> _Testo fornito_:
%%

A tentoni nel buio di Paolo Polvani |Il cielo sta bene con le tue scarpe della domenica (note di lettura a Mister me, di Maurizio Evangelista, Arcipelago Itaca ed., 2022)
L’ultimo libro di Maurizio Evangelista, Mister me, edito da Arcipelago Itaca, è suddiviso in quarantotto stanze, tutte di numero dispari. La parola stanza si collega direttamente a un luogo di dimora, a una possibilità di alloggio. Ma nella metrica italiana è un altro nome per strofa. Ci racconta il vocabolario che: “Questo significato, che si ricollega direttamente all’accezione originaria (di «fermata»), deriva dal fatto che la strofa o l’ottava, racchiudendo un senso compiuto, comporta alla sua fine una pausa, un riposo, che ne costituisce la caratteristica”.
Viene spontaneo pensare che in questo caso la parola stanze alluda e derivi sia dall’esperienza lavorativa di Maurizio, che si realizza appunto in un albergo, e sia dalla sua frequentazione e dimestichezza con la poesia. Non a caso il libro si apre con un check-in e si chiude con un chech-out.
Dunque esiste una sorta di unità di luogo che fa da scaturigine ai versi, alle microstorie, agli embrioni di racconto che si lasciano scorgere come attraverso una fessura, uno spiraglio di porta.
Mi tornano alla mente, per un’associazione d’idee istantanea, le poesie “farmaciste” di Christian Tito, e anche quelle di Alessandro Canzian, quelle del Condominio SIM, in cui le figure degli abitanti del condominio lasciano scorgere indizi minimi di storie, spezzoni, frammenti appunto di vita.
È ormai assodato che la poesia non è solo sentimento ma esperienza, e così mi viene facile immaginare Maurizio che nella sua postazione d’albergo osserva l’andirivieni dei clienti e imbastisce storie, immagina situazioni, crea un piccolo evento poetico per ognuno di loro, e così quei clienti diventano personaggi che albergano nella sua fantasia e vengono manovrati secondo l’estro del momento.

%%

> _Voci fornite_:
%%

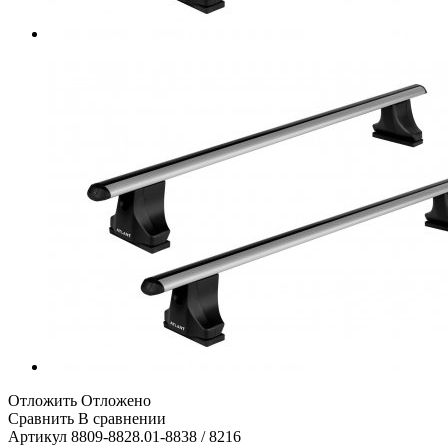
Отложить
Отложено
Сравнить
В сравнении
Артикул
8809-8828.01-8838 / 8216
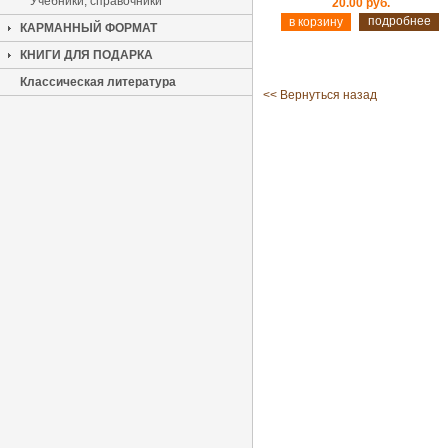
Учебники, справочники
20.00 руб.
подробнее
КАРМАННЫЙ ФОРМАТ
КНИГИ ДЛЯ ПОДАРКА
Классическая литература
<< Вернуться назад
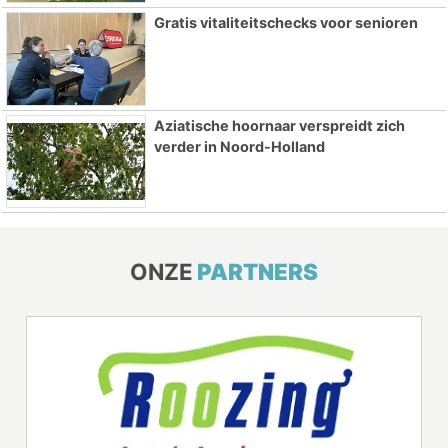
Gratis vitaliteitschecks voor senioren
Aziatische hoornaar verspreidt zich
verder in Noord-Holland
ONZE
PARTNERS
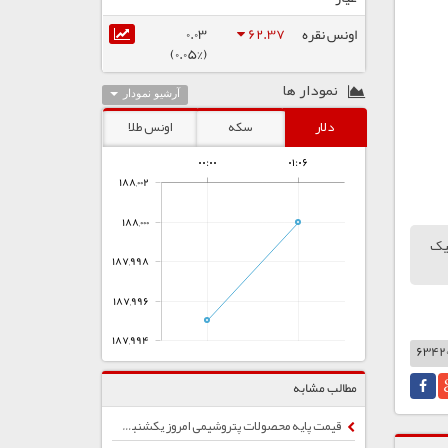
اونس نقره
62.37
0.03
(0.05%)
نمودار ها
آرشیو نمودار
دلار
سکه
اونس طلا
۰۰:۰۰
۰۱:۰۶
188,002
188,000
اینجا کلیک
187,998
187,996
187,994
مطالب مشابه
قیمت پایه محصولات پتروشیمی امروز یکشنبه 22 تیر ماه 1404 اعلام شد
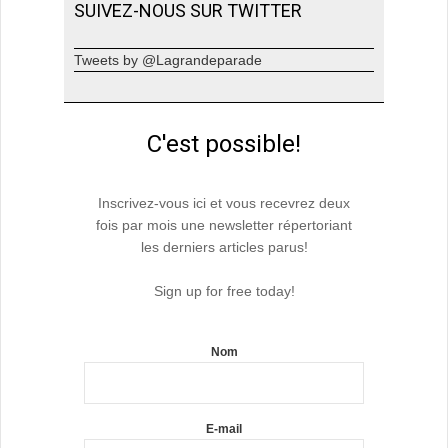
SUIVEZ-NOUS SUR TWITTER
Tweets by @Lagrandeparade
C'est possible!
Inscrivez-vous ici et vous recevrez deux
fois par mois une newsletter répertoriant
les derniers articles parus!
Sign up for free today!
Nom
E-mail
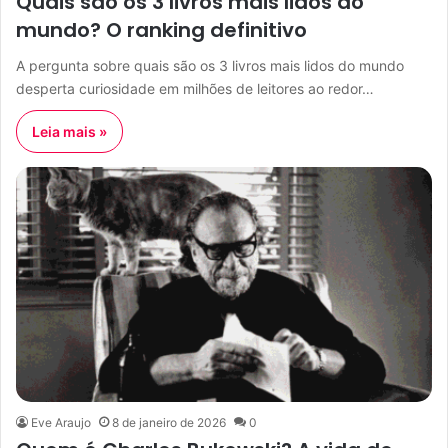
Quais são os 3 livros mais lidos do
mundo? O ranking definitivo
A pergunta sobre quais são os 3 livros mais lidos do mundo
desperta curiosidade em milhões de leitores ao redor…
Leia mais »
Eve Araujo
8 de janeiro de 2026
0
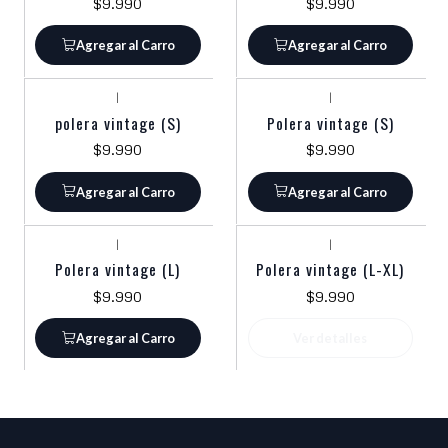
$9.990
$9.990
Agregar al Carro
Agregar al Carro
|
|
polera vintage (S)
Polera vintage (S)
$9.990
$9.990
Agregar al Carro
Agregar al Carro
|
|
Agotado
Polera vintage (L)
Polera vintage (L-XL)
$9.990
$9.990
Agregar al Carro
Ver detalles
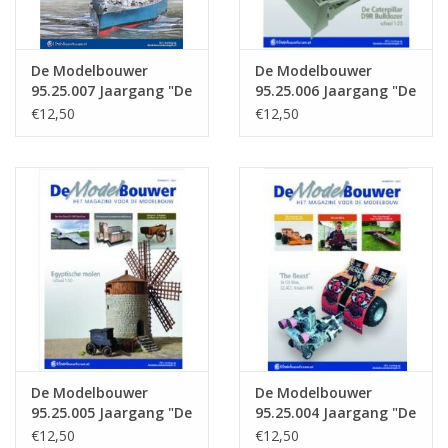
De Modelbouwer
De Modelbouwer
95.25.007 Jaargang "De
95.25.006 Jaargang "De
Modelbouwer" Editie :
Modelbouwer" Editie :
€12,50
€12,50
25.007 (PDF)
25.006 (PDF)
De Modelbouwer
De Modelbouwer
95.25.005 Jaargang "De
95.25.004 Jaargang "De
Modelbouwer" Editie :
Modelbouwer" Editie :
€12,50
€12,50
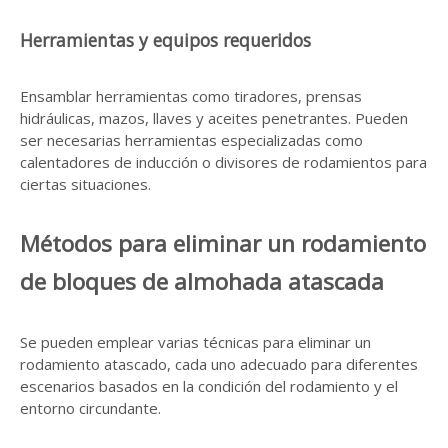
Herramientas y equipos requeridos
Ensamblar herramientas como tiradores, prensas
hidráulicas, mazos, llaves y aceites penetrantes. Pueden
ser necesarias herramientas especializadas como
calentadores de inducción o divisores de rodamientos para
ciertas situaciones.
Métodos para eliminar un rodamiento
de bloques de almohada atascada
Se pueden emplear varias técnicas para eliminar un
rodamiento atascado, cada uno adecuado para diferentes
escenarios basados ​​en la condición del rodamiento y el
entorno circundante.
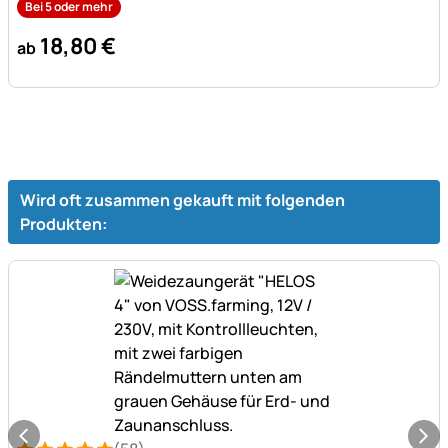
Bei 5 oder mehr
18
,
80
€
ab
Wird oft zusammen gekauft mit folgenden
Produkten:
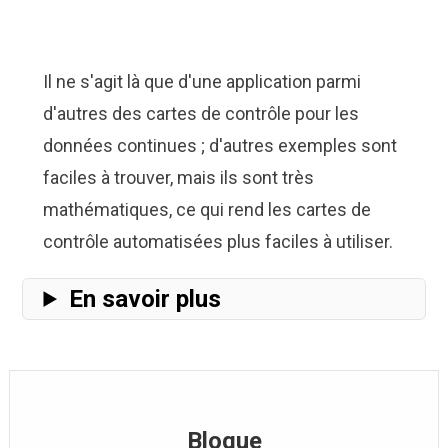
Il ne s'agit là que d'une application parmi
d'autres des cartes de contrôle pour les
données continues ; d'autres exemples sont
faciles à trouver, mais ils sont très
mathématiques, ce qui rend les cartes de
contrôle automatisées plus faciles à utiliser.
En savoir plus
Blogue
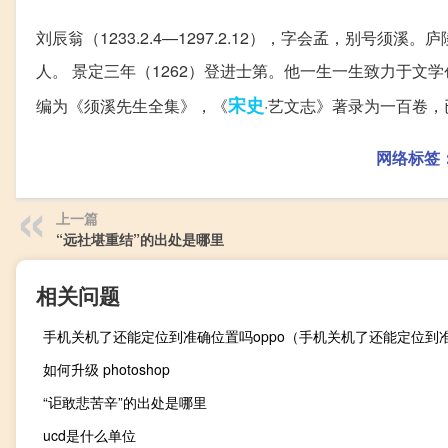
刘辰翁（1233.2.4—1297.2.12），字会孟，别号须
人。 景定三年（1262）登进士第。他一生一生致力于
宋史
编为《须溪先生全集》，《
·艺文志》著录为一百卷，
网络标签
上一篇
“远社堪重结”的出处是哪里
相关问题
如何升级 photoshop
“讵敢悲苦辛”的出处是哪里
ucd是什么单位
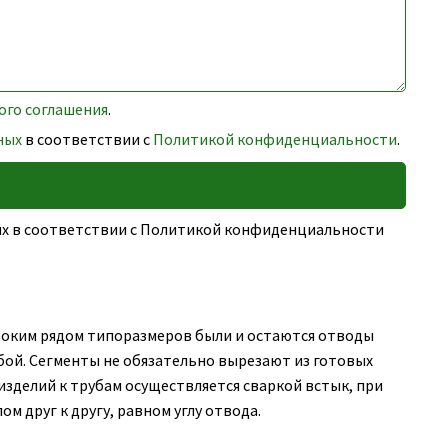
ого соглашения
.
ных
в соответствии с
Политикой конфиденциальности
.
ных в соответствии с Политикой конфиденциальности
оким рядом типоразмеров были и остаются отводы
бой. Сегменты не обязательно вырезают из готовых
изделий к трубам осуществляется сваркой встык, при
м друг к другу, равном углу отвода.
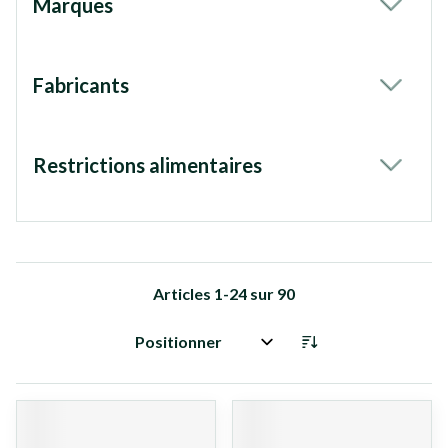
Marques
filter
Fabricants
filter
Restrictions alimentaires
filter
Articles
1
-
24
sur
90
Trier par:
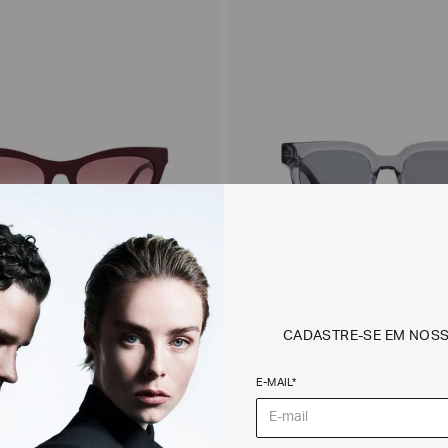
CADASTRE-SE EM NOS
ol Cat-Eye
Óculos de Sol
E-MAIL*
$
1
.
220
,
00
R$
1
.
140
,
00
R$
798
,
00
2 CORES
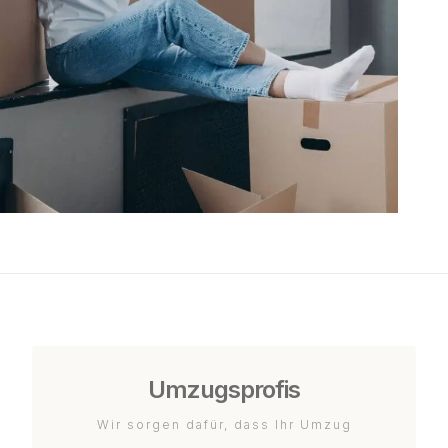
Umzugsprofis
Wir sorgen dafür, dass Ihr Umzug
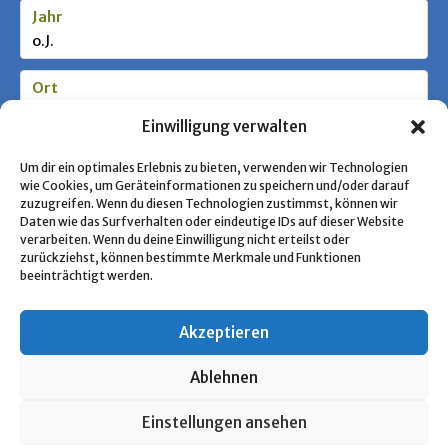
Jahr
o.J.
Ort
Ulm/Donau
Einwilligung verwalten
Stufe / Zielgruppe
Um dir ein optimales Erlebnis zu bieten, verwenden wir Technologien
wie Cookies, um Geräteinformationen zu speichern und/oder darauf
zuzugreifen. Wenn du diesen Technologien zustimmst, können wir
Daten wie das Surfverhalten oder eindeutige IDs auf dieser Website
Schlagworte
verarbeiten. Wenn du deine Einwilligung nicht erteilst oder
Pfadfindertum CPD
zurückziehst, können bestimmte Merkmale und Funktionen
beeinträchtigt werden.
Akzeptieren
« Zurück zur Übersicht
Ablehnen
Copyright © 2026 Pfadfinden Archiv
Einstellungen ansehen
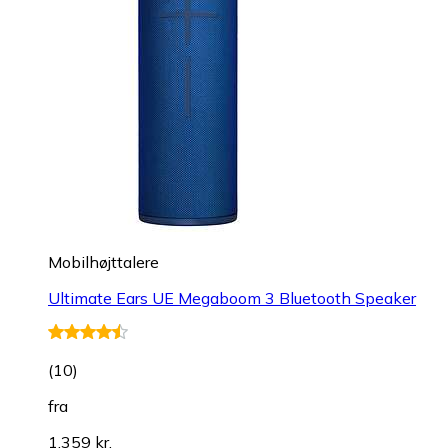
Mobilhøjttalere
Ultimate Ears UE Megaboom 3 Bluetooth Speaker
(
10
)
fra
1.359 kr.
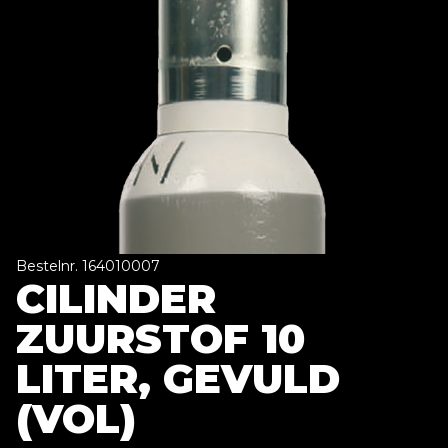
Bestelnr. 164010007
CILINDER
ZUURSTOF 10
LITER, GEVULD
(VOL)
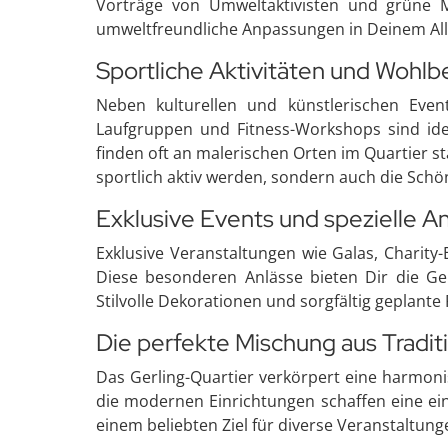
Vorträge von Umweltaktivisten und grüne M
umweltfreundliche Anpassungen in Deinem All
Sportliche Aktivitäten und Wohlb
Neben kulturellen und künstlerischen Event
Laufgruppen und Fitness-Workshops sind ide
finden oft an malerischen Orten im Quartier s
sportlich aktiv werden, sondern auch die Schö
Exklusive Events und spezielle A
Exklusive Veranstaltungen wie Galas, Charity
Diese besonderen Anlässe bieten Dir die G
Stilvolle Dekorationen und sorgfältig geplant
Die perfekte Mischung aus Tradi
Das Gerling-Quartier verkörpert eine harmoni
die modernen Einrichtungen schaffen eine ein
einem beliebten Ziel für diverse Veranstaltu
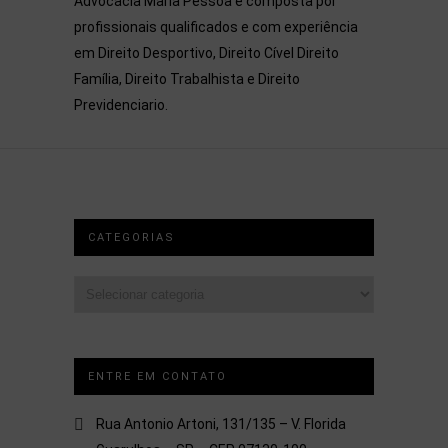
Advocacia Maria Pessoa é composta por
profissionais qualificados e com experiência
em Direito Desportivo, Direito Cível Direito
Família, Direito Trabalhista e Direito
Previdenciario.
CATEGORIAS
Categorias
ENTRE EM CONTATO
Rua Antonio Artoni, 131/135 – V. Florida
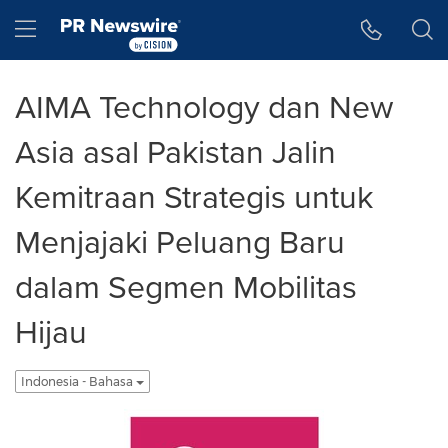
Accessibility Statement
Skip Navigation
Hamburger menu
AIMA Technology dan New
Asia asal Pakistan Jalin
Kemitraan Strategis untuk
Menjajaki Peluang Baru
dalam Segmen Mobilitas
Hijau
Indonesia - Bahasa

%%

> _Compiti richiesti_:
1. Rispondi a queste domande sul testo su Mister me:
(a) In quante stanze è suddiviso Mister me, e di che numero sono?
(b) Quale altro nome ha la parola stanza nella metrica italiana?
(c) In quale luogo si realizza l'esperienza lavorativa di Maurizio?
2. Riprendi il testo su Mister me e proseguilo dopo la sua ultima frase.
Le voci non hanno alcun ruolo in questo lavoro.

> _Elenco risposte_:
1.
(a) In quarantotto stanze, tutte di numero dispari.
(b) Strofa.
(c) In un albergo.

2.
Qui, per analoga associazione d’idee, tornano alla mente le strisce dei fumetti, fumetti d’autore, fumetti di gran classe, e anche le figurine che circolavano un tempo, o forse si tratta di fotogrammi veloci che spargono suggerimenti, regalano dettagli sui quali costruire delle storie, così apprendiamo che nella stanza 103 l’uomo con la giacca scura dorme per finta, e che sua moglie “ha i capelli malinconici / e il sorriso di un tempo inguaribile / li ha tutti davanti a sé / con quel tipo di occhi che non si chiudono mai.”
Nella stanza 105 invece troviamo “la pazza / che posa stanca sulla sedia / con una data precisa di scadenza.”
Procedendo lungo l’ipotetico corridoio incontriamo la
STANZA 107
lui mi afferra e mi dice,
il cielo sta bene con le tue scarpe della domenica.
è vero, gli dico
le indosso solo per te
in questa luce alta e drammatica
che filtra il pomeriggio.
Invece nella stanza 111 apprendiamo che qualcuno ha fatto sesso con il pigiama sporco di gelato e di rossetto, e nella 119 c’è qualcuno che sorride alle ragazze come fosse James Dean e le bacia con la lingua del cinema, e qualche stanza più in là qualcuno legge un giallo della Christie con Jane Marple che risolve un omicidio. Invece nella stanza 207 è tutto uno zampillare di linguaggio gergale con allusioni alla musica, ed è questo un aspetto non secondario ma probabilmente quello che costituisce lo scheletro linguistico del libro, un’ossatura agile e scattante, un sistema comunicativo che adotta un linguaggio che trae linfa dal fumetto, dalla canzone pop, dai cartoni animati, e stabilisce un clima di novità all’interno dell’espressione poetica:
senti quello che ti pare piccola. io farei così.
sei così rock mentre fai la stronza
che il tuo corpo sorride alla morte.
è così jazz la tua sigaretta spenta nel caffè
mentre lanci un bacio fumo
e mi sfiori con le dita giuste.
mi fai sentire così soul
ma non sai bene cosa sia il soul, vero?
fai la cameriera e ti ho bevuta al bar
mentre ordinavo un goccio dopo l’altro
e mi scioglievi il ghiaccio giù nel fiume
con quei tuoi occhi swing venuti ad origliare.
Una poesia molto bella di Margaret Atwood, Se non ci fosse il vuoto, parla di quei motel che s’incontrano lungo le strade trafficate, con la scritta Camere libere che lampeggia all’esterno, e la reception con le chiavi a forma di chiavi che aprono la camera vuota col pavimento di linoleum consumato e il divano fiorato coi cuscini sgonfi: “Quella stanza è elettrostatica per me da così tanto:
un vuoto uno spazio un silenzio
che racchiude una storia mai ascoltata
in attesa che io la porti via.
E trama sia”.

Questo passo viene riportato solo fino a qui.